**Work instruction**: Show every line from the entries that follow which holds the word "changes".

**Records provided**:
-.-.-
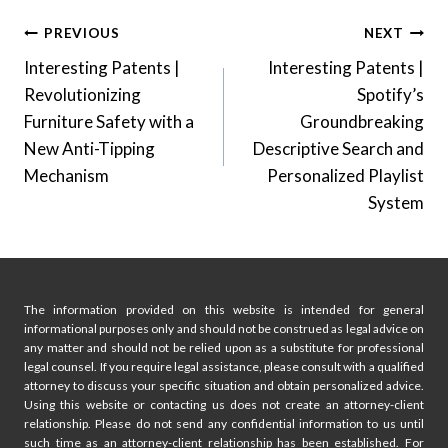
Post
PREVIOUS
NEXT
Interesting Patents |
Interesting Patents |
navigation
Revolutionizing
Spotify’s
Furniture Safety with a
Groundbreaking
New Anti-Tipping
Descriptive Search and
Mechanism
Personalized Playlist
System
The information provided on this website is intended for general
informational purposes only and should not be construed as legal advice on
any matter and should not be relied upon as a substitute for professional
legal counsel. If you require legal assistance, please consult with a qualified
attorney to discuss your specific situation and obtain personalized advice.
Using this website or contacting us does not create an attorney-client
relationship. Please do not send any confidential information to us until
such time as an attorney-client relationship has been established. For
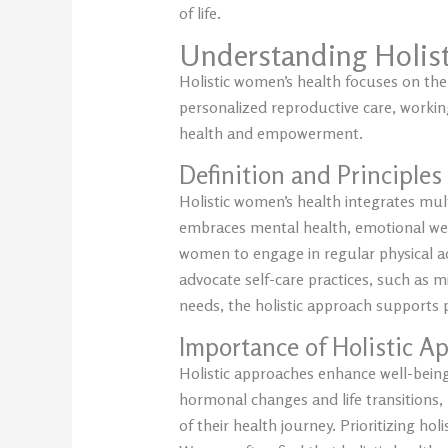
of life.
Understanding Holis
Holistic women’s health focuses on the
personalized reproductive care, working
health and empowerment.
Definition and Principles
Holistic women’s health integrates mult
embraces mental health, emotional well
women to engage in regular physical ac
advocate self-care practices, such as 
needs, the holistic approach supports p
Importance of Holistic A
Holistic approaches enhance well-being
hormonal changes and life transitions,
of their health journey. Prioritizing hol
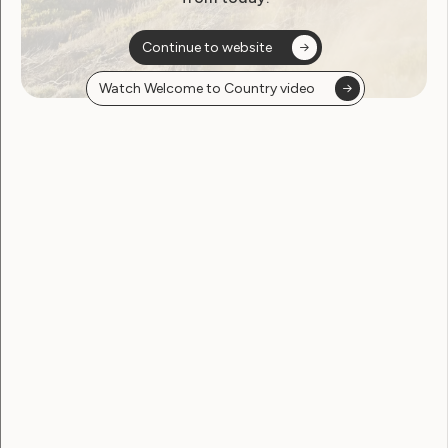
November 22, 2022
Continue to website
Watch Welcome to Country video
Human Rights
The impact of climate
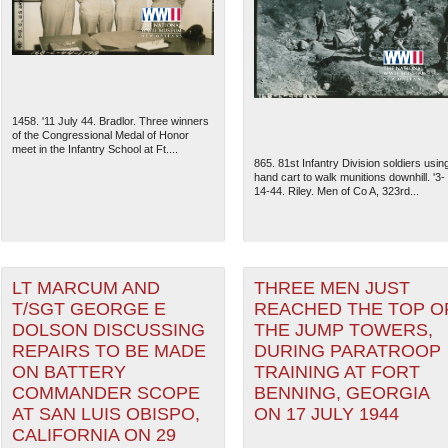
1458. '11 July 44. Bradlor. Three winners
of the Congressional Medal of Honor
meet in the Infantry School at Ft....
865. 81st Infantry Division soldiers usin
hand cart to walk munitions downhill. '3-
14-44. Riley. Men of Co A, 323rd...
LT MARCUM AND
THREE MEN JUST
The National WWII Museum: N
T/SGT GEORGE E
REACHED THE TOP O
DOLSON DISCUSSING
THE JUMP TOWERS,
REPAIRS TO BE MADE
DURING PARATROOP
ON BATTERY
TRAINING AT FORT
COMMANDER SCOPE
BENNING, GEORGIA
AT SAN LUIS OBISPO,
ON 17 JULY 1944
CALIFORNIA ON 29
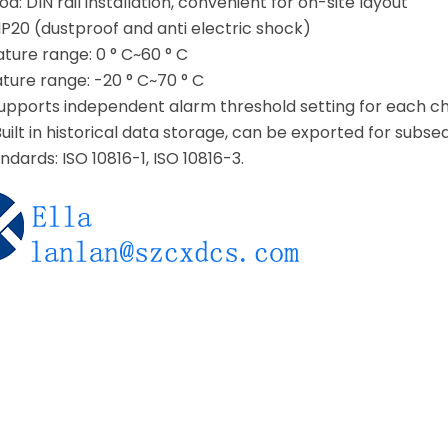
d: DIN rail installation, convenient for on-site layout
 IP20 (dustproof and anti electric shock)
ure range: 0 ° C~60 ° C
ure range: -20 ° C~70 ° C
supports independent alarm threshold setting for each c
uilt in historical data storage, can be exported for subse
ndards: ISO 10816-1, ISO 10816-3.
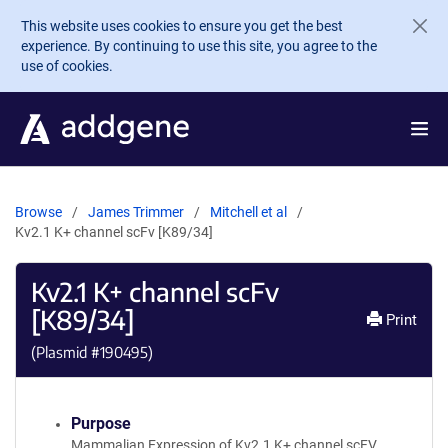
Skip to main content
This website uses cookies to ensure you get the best
experience. By continuing to use this site, you agree to the
use of cookies.
Browse
James Trimmer
Mitchell et al
Kv2.1 K+ channel scFv [K89/34]
Kv2.1 K+ channel scFv
[K89/34]
Print
(Plasmid #
190495
)
Purpose
Mammalian Expression of Kv2.1 K+ channel scFV.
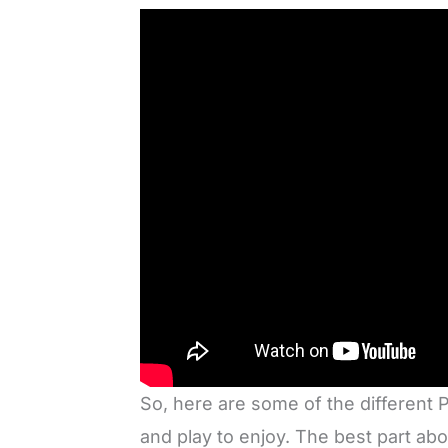
So, here are some of the differen
and play to enjoy. The best part a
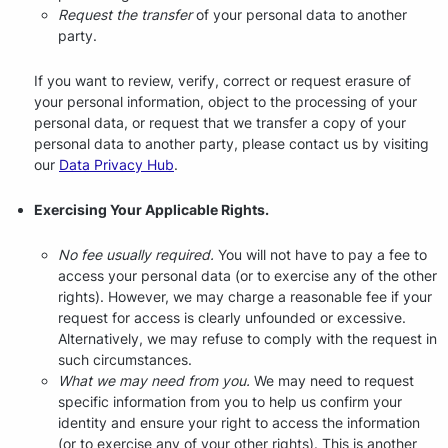
Request the transfer
of your personal data to another
party.
If you want to review, verify, correct or request erasure of
your personal information, object to the processing of your
personal data, or request that we transfer a copy of your
personal data to another party, please contact us by visiting
our
Data Privacy Hub
.
Exercising Your Applicable Rights.
No fee usually required.
You will not have to pay a fee to
access your personal data (or to exercise any of the other
rights). However, we may charge a reasonable fee if your
request for access is clearly unfounded or excessive.
Alternatively, we may refuse to comply with the request in
such circumstances.
What we may need from you.
We may need to request
specific information from you to help us confirm your
identity and ensure your right to access the information
(or to exercise any of your other rights). This is another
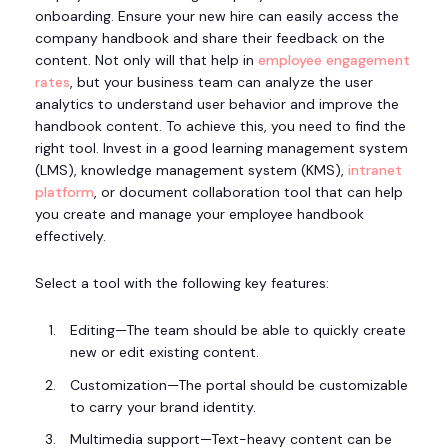
onboarding. Ensure your new hire can easily access the
company handbook and share their feedback on the
content. Not only will that help in
employee engagement
rates
, but your business team can analyze the user
analytics to understand user behavior and improve the
handbook content. To achieve this, you need to find the
right tool. Invest in a good learning management system
(LMS), knowledge management system (KMS),
intranet
platform
, or document collaboration tool that can help
you create and manage your employee handbook
effectively.
Select a tool with the following key features:
Editing—The team should be able to quickly create
new or edit existing content.
Customization—The portal should be customizable
to carry your brand identity.
Multimedia support—Text-heavy content can be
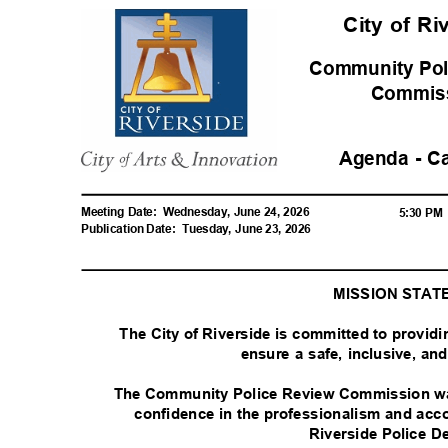
City of R
Community Pol
Commis
Agenda - C
Meeting Date:
Wednesday, June 24, 2026
5:30 P
Publication Date:
Tuesday, June 23, 2026
MISSION STA
The City of Riverside is committed to provid
ensure a safe, inclusive, a
The Community Police Review Commission was
confidence in the professionalism and acco
Riverside Police 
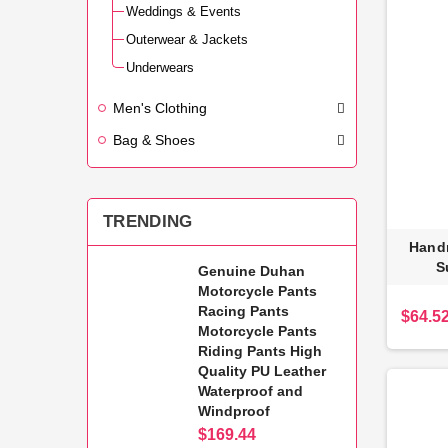
Weddings & Events
Outerwear & Jackets
Underwears
Men's Clothing
Bag & Shoes
TRENDING
Hand
S
Genuine Duhan
Motorcycle Pants
Racing Pants
$64.5
Motorcycle Pants
Riding Pants High
Quality PU Leather
Waterproof and
Windproof
$169.44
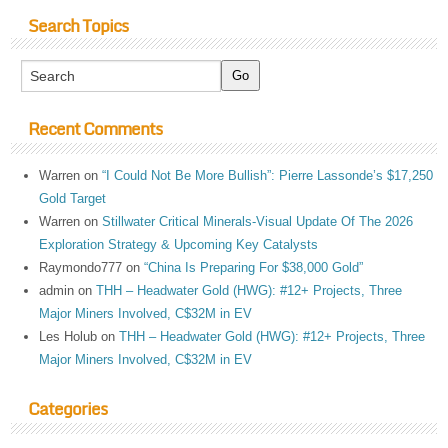
Search Topics
Recent Comments
Warren
on
“I Could Not Be More Bullish”: Pierre Lassonde’s $17,250
Gold Target
Warren
on
Stillwater Critical Minerals-Visual Update Of The 2026
Exploration Strategy & Upcoming Key Catalysts
Raymondo777
on
“China Is Preparing For $38,000 Gold”
admin
on
THH – Headwater Gold (HWG): #12+ Projects, Three
Major Miners Involved, C$32M in EV
Les Holub
on
THH – Headwater Gold (HWG): #12+ Projects, Three
Major Miners Involved, C$32M in EV
Categories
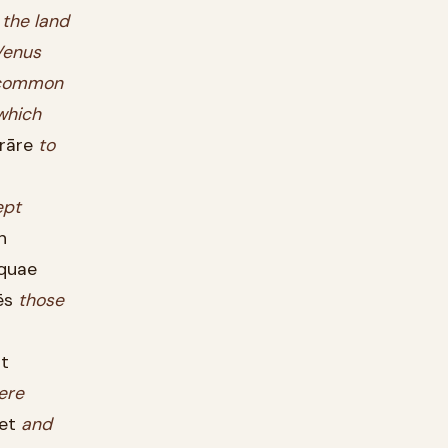
the
land
Venus
common
which
trāre
to
ept
n
quae
ēs
those
t
ere
et
and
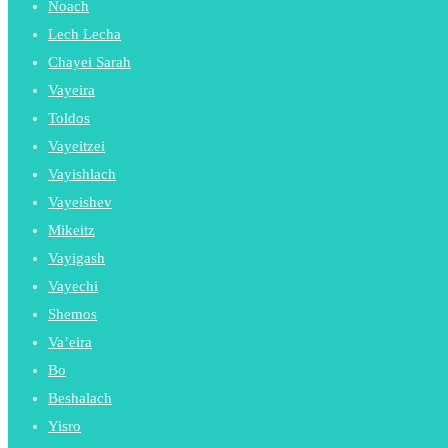
Noach
Lech Lecha
Chayei Sarah
Vayeira
Toldos
Vayeitzei
Vayishlach
Vayeishev
Mikeitz
Vayigash
Vayechi
Shemos
Va’eira
Bo
Beshalach
Yisro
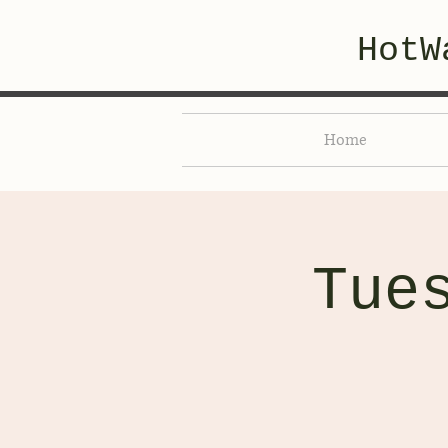
HotW
Home
Tue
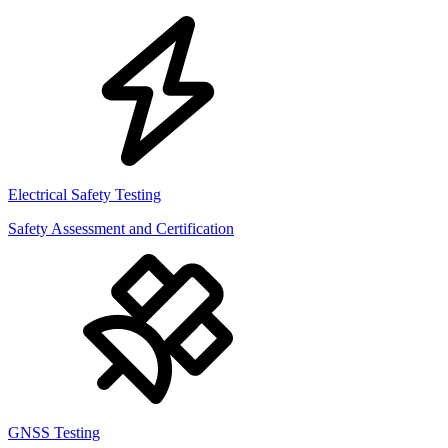
Electrical Safety Testing
Safety Assessment and Certification
GNSS Testing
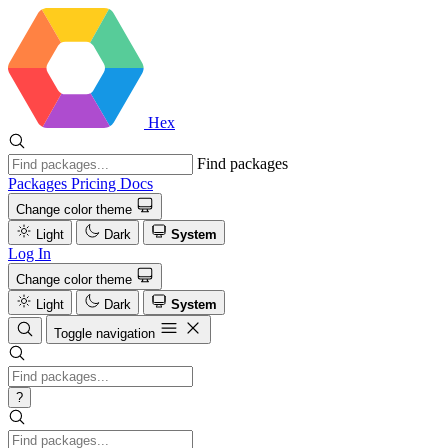
Hex
Find packages
Packages
Pricing
Docs
Change color theme
Light
Dark
System
Log In
Change color theme
Light
Dark
System
Toggle navigation
?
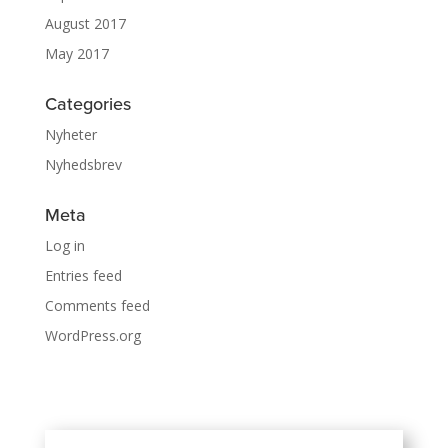
August 2017
May 2017
Categories
Nyheter
Nyhedsbrev
Meta
Log in
Entries feed
Comments feed
WordPress.org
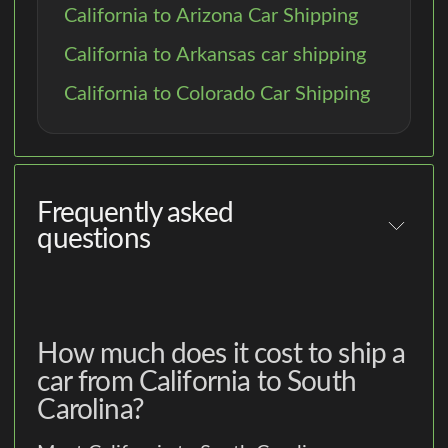
California to Arizona Car Shipping
California to Arkansas car shipping
California to Colorado Car Shipping
Frequently asked
questions
How much does it cost to ship a
car from California to South
Carolina?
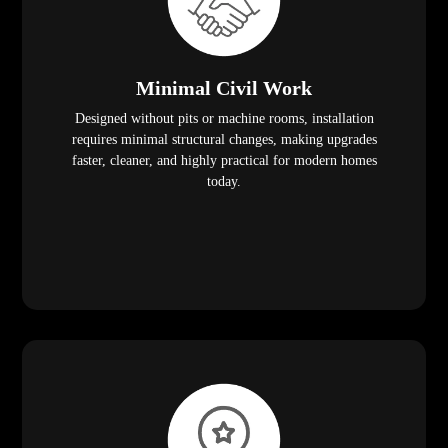
Minimal Civil Work
Designed without pits or machine rooms, installation
requires minimal structural changes, making upgrades
faster, cleaner, and highly practical for modern homes
today.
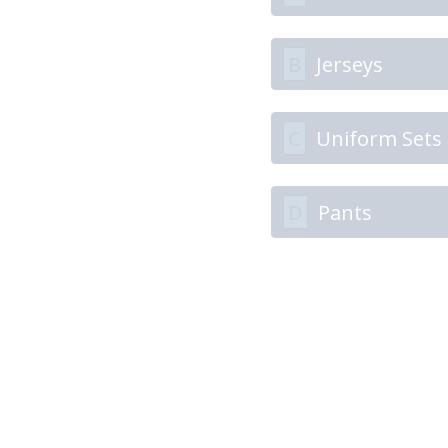
B
Jerseys
C
Uniform Sets
D
Pants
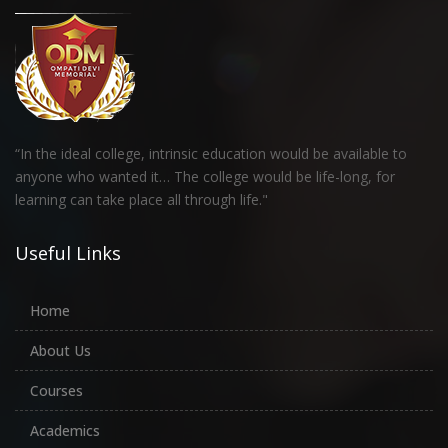
“In the ideal college, intrinsic education would be available to
anyone who wanted it… The college would be life-long, for
learning can take place all through life."
Useful Links
Home
About Us
Courses
Academics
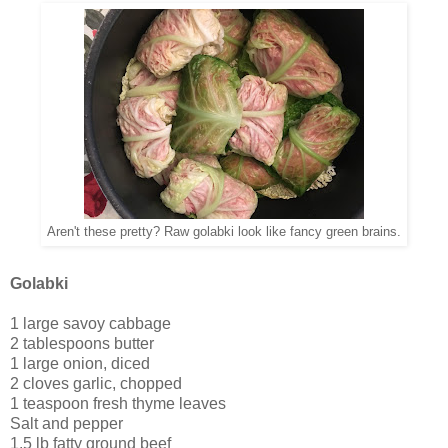
Aren't these pretty? Raw golabki look like fancy green brains.
Golabki
1 large savoy cabbage
2 tablespoons butter
1 large onion, diced
2 cloves garlic, chopped
1 teaspoon fresh thyme leaves
Salt and pepper
1.5 lb fatty ground beef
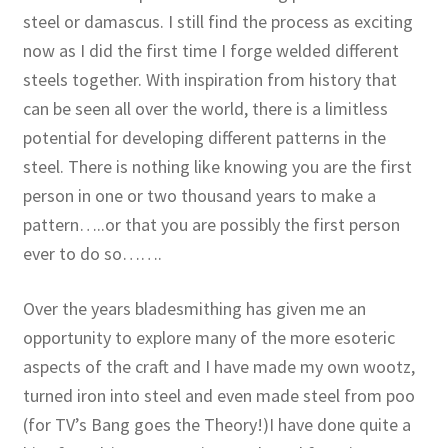
steel or damascus. I still find the process as exciting
now as I did the first time I forge welded different
steels together. With inspiration from history that
can be seen all over the world, there is a limitless
potential for developing different patterns in the
steel. There is nothing like knowing you are the first
person in one or two thousand years to make a
pattern…..or that you are possibly the first person
ever to do so…….
Over the years bladesmithing has given me an
opportunity to explore many of the more esoteric
aspects of the craft and I have made my own wootz,
turned iron into steel and even made steel from poo
(for TV’s Bang goes the Theory!)I have done quite a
-.-.-
**Response area**:
hormonal changes and life transitions,
requires minimal structural changes, making upgrades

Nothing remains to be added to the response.